Exactly as written, reproduce the lines from the beginning of the data through the line containing "[415,296,438,310] apk. ->"; the pictures are not reproduced.

> [Data to use]:
##############################
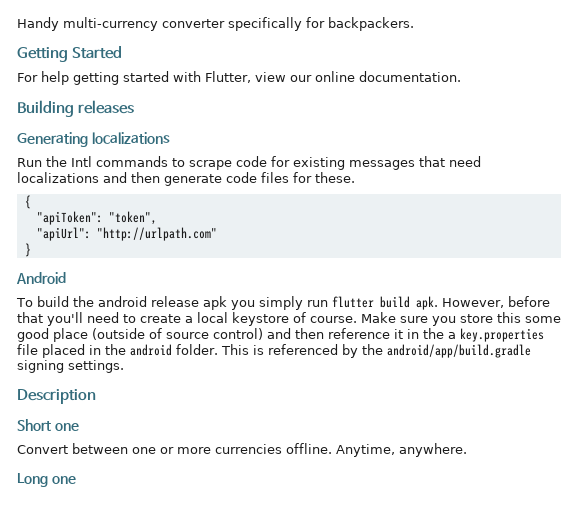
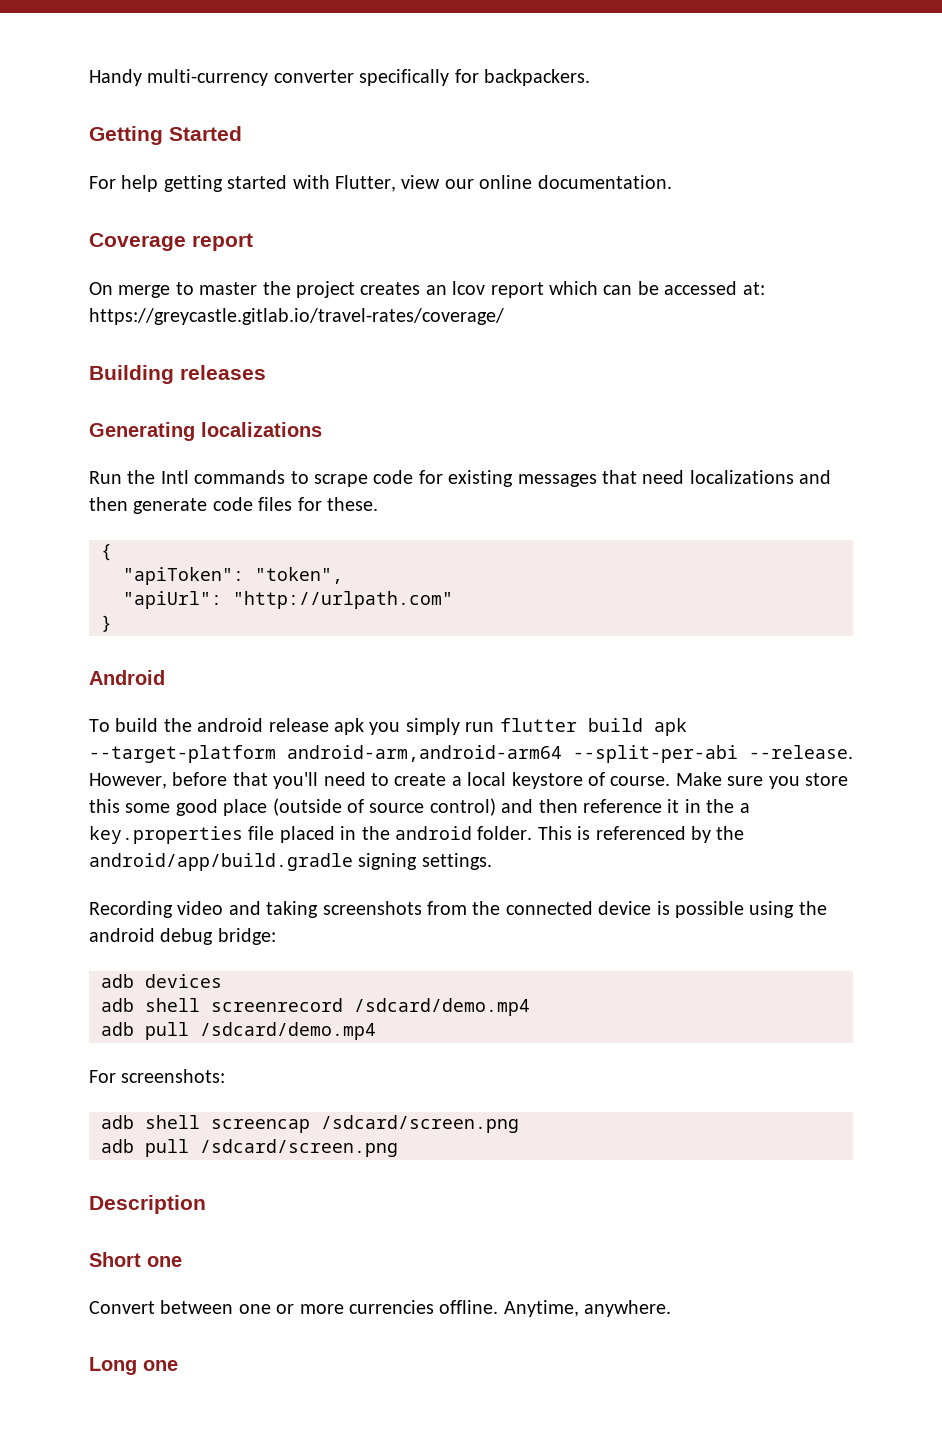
(461, 76) none -> [89,233,253,251] [89,281,765,298] [89,308,504,325] // Coverage report // On merge to master the project creates an lcov report which can be accessed at: https://greycastle.gitlab.io/travel-rates/coverage/
[415,296,438,310] apk. -> [653,718,687,736] [89,745,853,763] apk --target-platform android-arm,android-arm64 --split-per-abi --release.
(124, 366) none -> [89,901,827,918] [89,928,276,945] [101,974,222,988] [101,998,530,1016] [101,1022,376,1040] [89,1069,226,1083] [101,1115,519,1133] [101,1139,398,1157] // Recording video and taking screenshots from the connected device is possible using the android debug bridge: // adb devices // adb shell screenrecord /sdcard/demo.mp4 // adb pull /sdcard/demo.mp4 // For screenshots: // adb shell screencap /sdcard/screen.png // adb pull /sdcard/screen.png

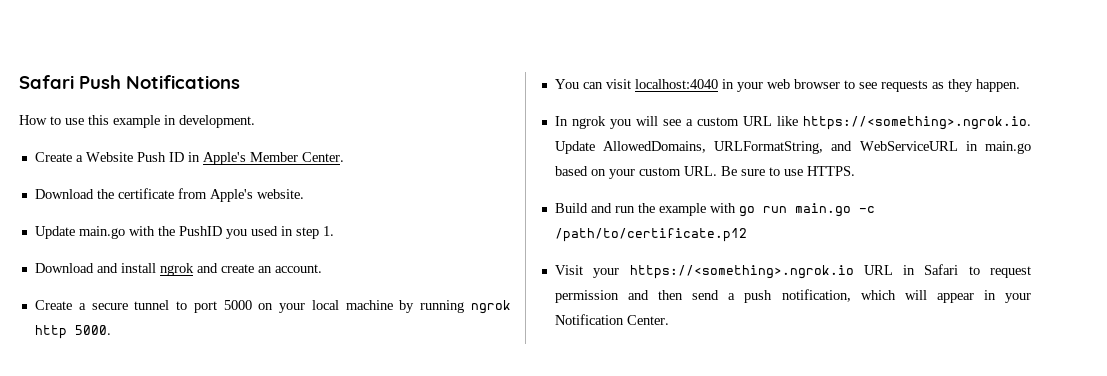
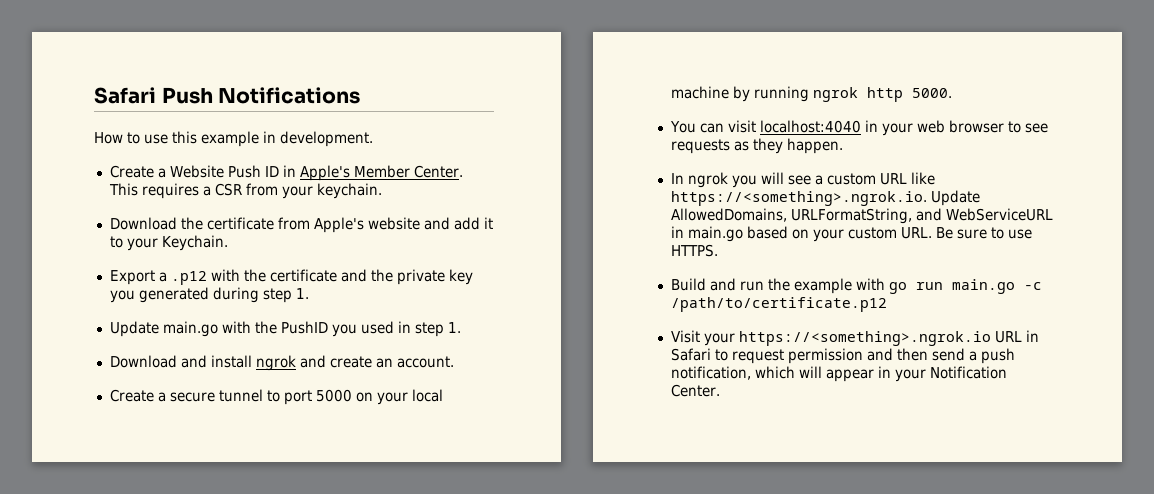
(344, 157) none -> [108,183,382,199] This requires a CSR from your keychain.
[256,189,304,199] website. -> [367,217,493,230] [109,235,228,251] [109,269,473,285] [109,287,309,303] website and add it to your Keychain. // Export a .p12 with the certificate and the private key you generated during step 1.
##############################
> [Written solution]:
(461, 76) none -> [89,233,253,251] [89,281,765,298] [89,308,504,325] // Coverage report // On merge to master the project creates an lcov report which can be accessed at: https://greycastle.gitlab.io/travel-rates/coverage/
[415,296,438,310] apk. -> [653,718,687,736] [89,745,853,763] apk --target-platform android-arm,android-arm64 --split-per-abi --release.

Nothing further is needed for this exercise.